Run a query through the Searcher on the index. A TopDocs object is returned with the relevant results. The query is a Query object or a query string that can be validly parsed by the Ferret::QueryParser. The Searcher#search_each method yields the internal document id (used to reference documents in the Searcher object like this; +searcher[doc_id]+) and the search score for that document. It is possible for the score to be greater than 1.0 for some queries and taking boosts into account. This method will also normalize scores to the range 0.0..1.0 when the max-score is greater than 1.0. Here are the options;

Options

offset:Default: 0. The offset of the start of the section of the result-set to return. This is used for paging through results. Let‘s say you have a page size of 10. If you don‘t find the result you want among the first 10 results then set +:offset+ to 10 and look at the next 10 results, then 20 and so on.
limit:Default: 10. This is the number of results you want returned, also called the page size. Set +:limit+ to +:all+ to return all results
sort:A Sort object or sort string describing how the field should be sorted. A sort string is made up of field names which cannot contain spaces and the word "DESC" if you want the field reversed, all separated by commas. For example; "rating DESC, author, title". Note that Ferret will try to determine a field‘s type by looking at the first term in the index and seeing if it can be parsed as an integer or a float. Keep this in mind as you may need to specify a fields type to sort it correctly. For more on this, see the documentation for SortField
filter:a Filter object to filter the search results with
filter_proc:a filter Proc is a Proc which takes the doc_id, the score and the Searcher object as its parameters and returns a Boolean value specifying whether the result should be included in the result set.
returns:The total number of hits.

Example

eg.

  index.search_each(query, options = {}) do |doc, score|
    puts "hit document number #{doc} with a score of #{score}"
  end

Get the searcher for this index.

NOTE:This will close the writer from this index.

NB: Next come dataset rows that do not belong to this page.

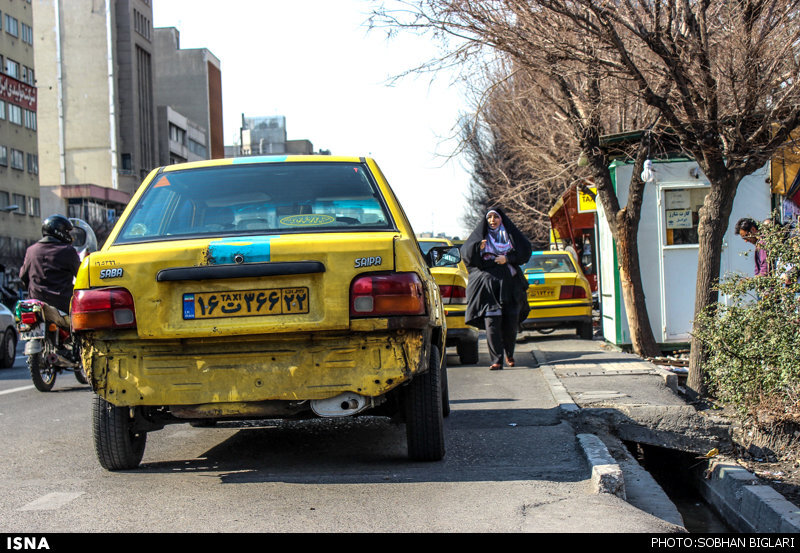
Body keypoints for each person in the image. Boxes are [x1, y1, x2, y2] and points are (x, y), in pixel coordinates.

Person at [461, 207, 532, 370]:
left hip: (510, 288)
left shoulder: (510, 236)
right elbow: (467, 256)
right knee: (492, 324)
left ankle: (510, 354)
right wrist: (478, 248)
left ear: (502, 219)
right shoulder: (481, 239)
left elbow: (524, 251)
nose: (492, 221)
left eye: (496, 217)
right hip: (488, 290)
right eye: (489, 218)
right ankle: (496, 360)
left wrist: (507, 258)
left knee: (510, 323)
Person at [19, 215, 81, 323]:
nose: (69, 235)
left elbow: (23, 277)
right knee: (78, 331)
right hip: (62, 306)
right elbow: (81, 275)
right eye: (67, 232)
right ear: (60, 231)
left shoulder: (31, 250)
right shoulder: (67, 251)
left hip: (35, 305)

returns the number of documents in the index

Retrieves the term_vector for a document. The document can be referenced by either a string id to match the id field or an integer corresponding to Ferret‘s document number.

See Ferret::Index::IndexReader#term_vector

Update the document referenced by the document number id if id is an integer or all of the documents which have the term id if id is a term.. For batch update of set of documents, for performance reasons, see batch_update

id:The number of the document to update. Can also be a string representing the value in the id field. Also consider using the :key attribute.
new_doc:The document to replace the old document with

Get the writer for this index.

NOTE:This will close the reader from this index.